During toddlerhood, children begin to learn how to control their behaviour including things like their reactions, feelings and emotions.
By age two, most toddlers know how to wait a short time for something. By age 3, toddlers may be able to share a toy for a short time.
This is a really important skill to develop as it helps your child become more independent, focus their attention for learning and build strong relationships.
Set reasonable limits
All children learn to manage their emotions through watching their parents manage their own feelings and behaviours.
Your child needs you to set firm but reasonable limits. It’s important to be consistent. These limits offer them security and protection from getting overwhelmed by too much responsibility before she or he is ready.
It’s easy to forget that young children are still trying to learn many things that we take for granted, such as understanding what is said to them. For example, you might think your child is simply not listening to you, but they may just be trying to figure out what someone said five minutes ago.
Young children are very interested in the world around them. This means that they often get distracted. Things that adults and older children take for granted – like a car horn sounding – can be completely new to your toddler.

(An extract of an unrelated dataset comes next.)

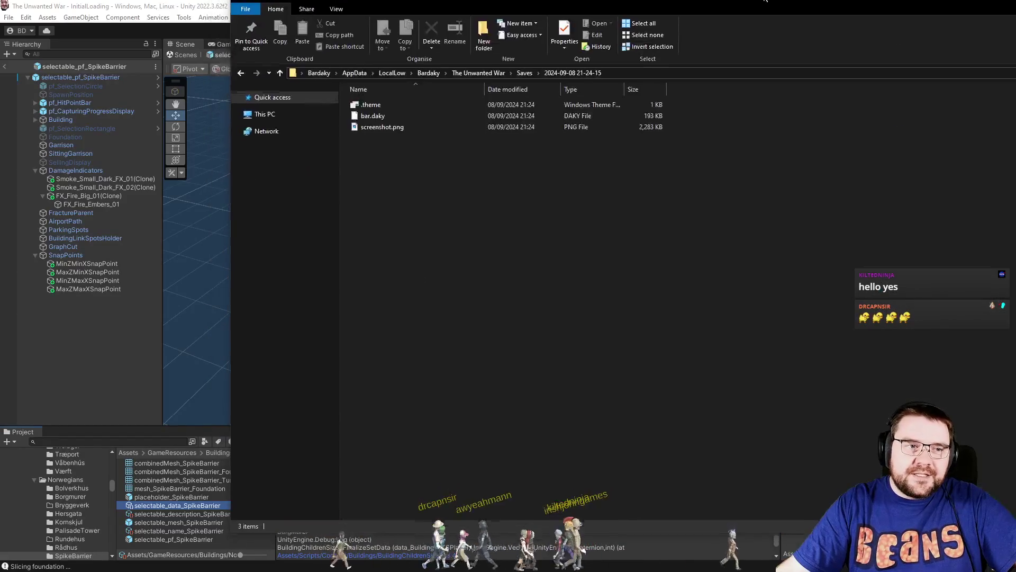
pyautogui.click(492, 114)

Help your child learn to behave
Some tips for helping your child learn to behave include:
- Always keep in mind that children learn from what you do, so be a positive role model.
- Show your child how you feel about their behaviour.

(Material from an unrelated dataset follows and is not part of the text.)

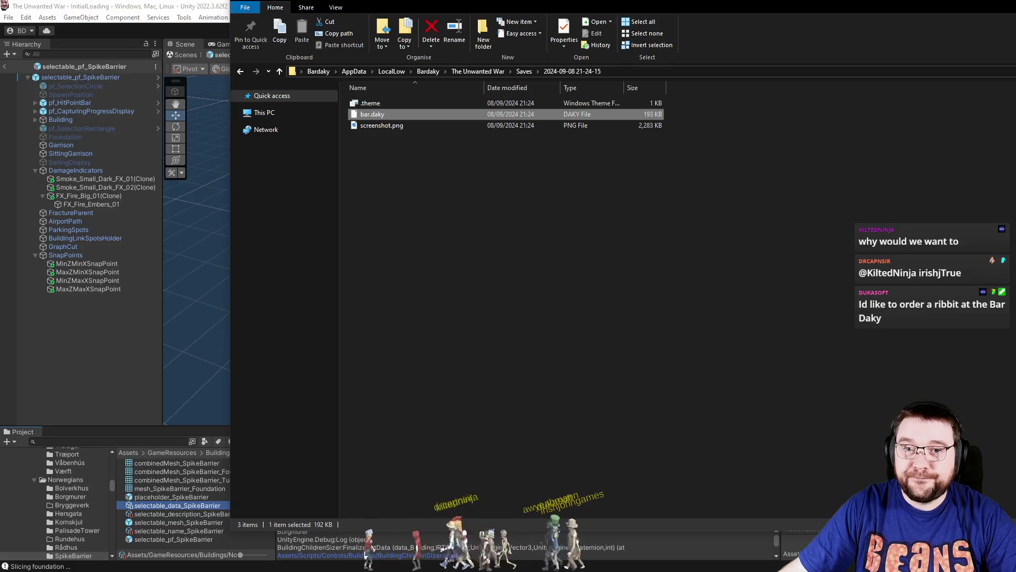
pyautogui.press('alt+Tab')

- Give your child positive feedback for behaviour that you approve of.
- Kneel or squat down next to your child when you are talking to them.
- Be patient and avoid raising your voice and keep instructions simple and positive.
- Giving your child choices about appropriate things to help them learn decision-making.
- Encourage your child to contribute to family life, letting them do some simple chores.
Thinking about others
When you start to introduce the concept of feelings to your child, they begin to manage their own emotions. By identifying different emotions (happy, angry, sad, hurt), they can better understand how they feel and how they make others feel.
It’s important you show your child that you care about others, and that they should too. You can let them help around the house and feed the family pet to help them understand responsibility and respect.